Salicylhydroxamic acid (SHAM) inhibition of the dissolved inorganic carbon concentrating process in unicellular green algae

Abstract

Rates of photosynthetic O2 evolution, for measuring K0.5(CO2 + HCO3-) at pH 7, upon addition of 50 micromolar HCO3- to airadapted Chlamydomonas, Dunaliella, or Scenedesmus cells, were inhibited up to 90% by the addition of 1.5 to 4.0 millimolar salicylhydroxamic acid (SHAM) to the aqueous medium. The apparent Ki(SHAM) for Chlamydomonas cells was about 2.5 millimolar, but due to low solubility in water effective concentrations would be lower. Salicylhydroxamic acid did not inhibit oxygen evolution or accumulation of bicarbonate by Scenedesmus cells between pH 8 to 11 or by isolated intact chloroplasts from Dunaliella. Thus, salicylhydroxamic acid appears to inhibit CO2 uptake, whereas previous results indicate that vanadate inhibits bicarbonate uptake.

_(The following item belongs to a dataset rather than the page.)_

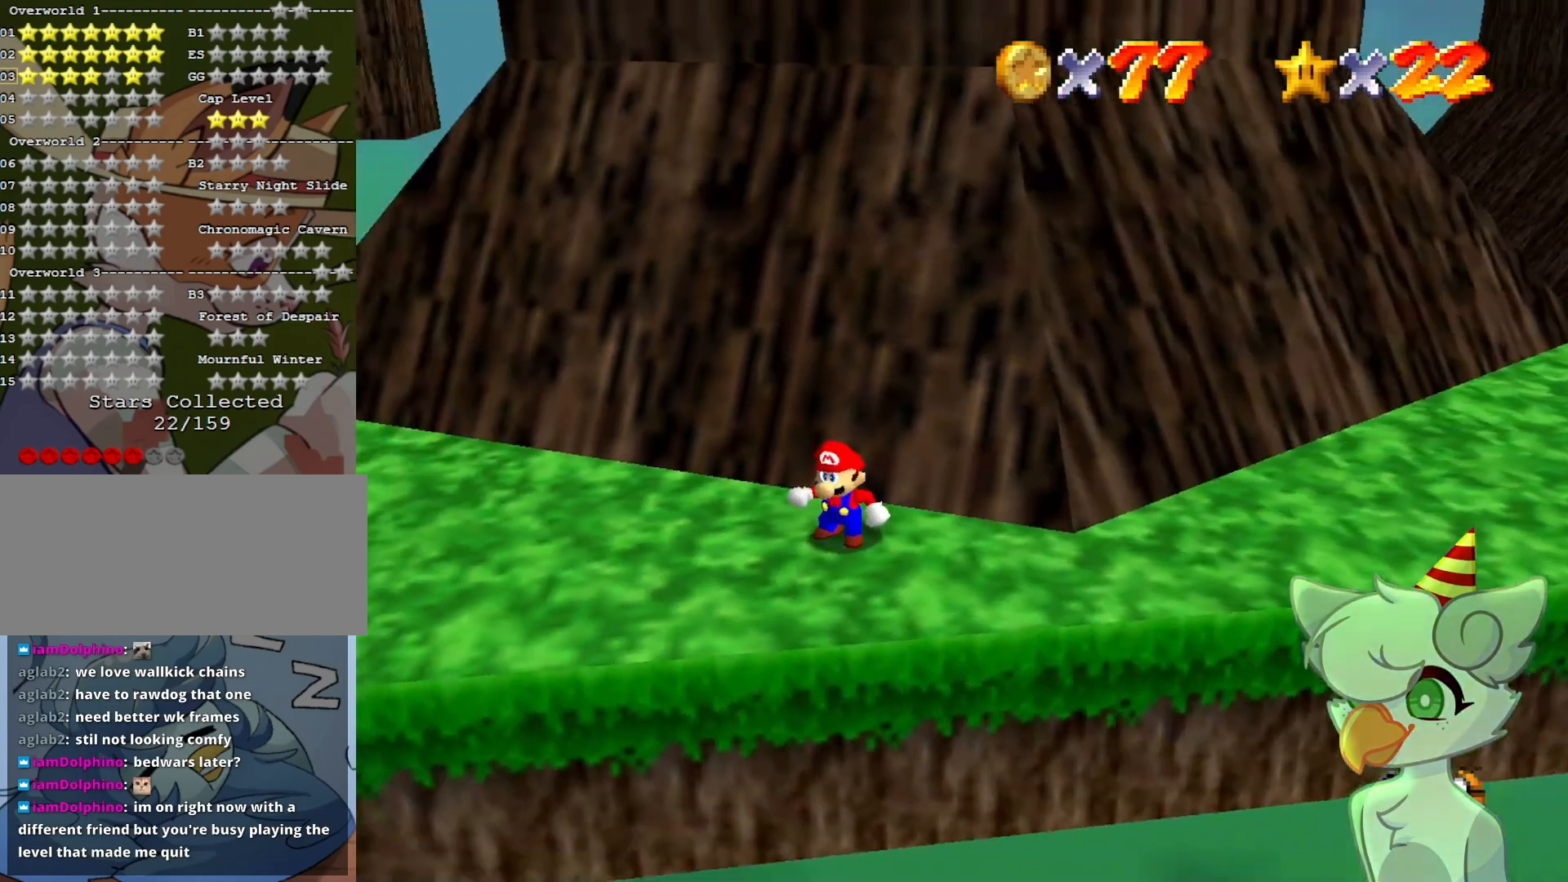
{"buttons": [], "left_stick": "left", "events": [[300, "left_stick", "left"]]}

These conclusions were confirmed by three test procedures with three air-adapted algae at pH 7. Salicylhydroxamic acid inhibited the cellular accumulation of dissolved inorganic carbon, the rate of photosynthetic O2 evolution dependent on low levels of dissolved inorganic carbon (50 micromolar Na-HCO3), and the rate of 14CO2 fixation with 100 micromolar [14C] HCO3-. Salicylhydroxamic acid inhibition of O2 evolution and 14CO2-fixation was reversed by higher levels of NaHCO3. Thus, salicylhydroxamic acid inhibition was apparently not affecting steps of photosynthesis other than CO2 accumulation. Although salicylhydroxamic acid is an inhibitor of alternative respiration in algae, it is not known whether the two processes are related.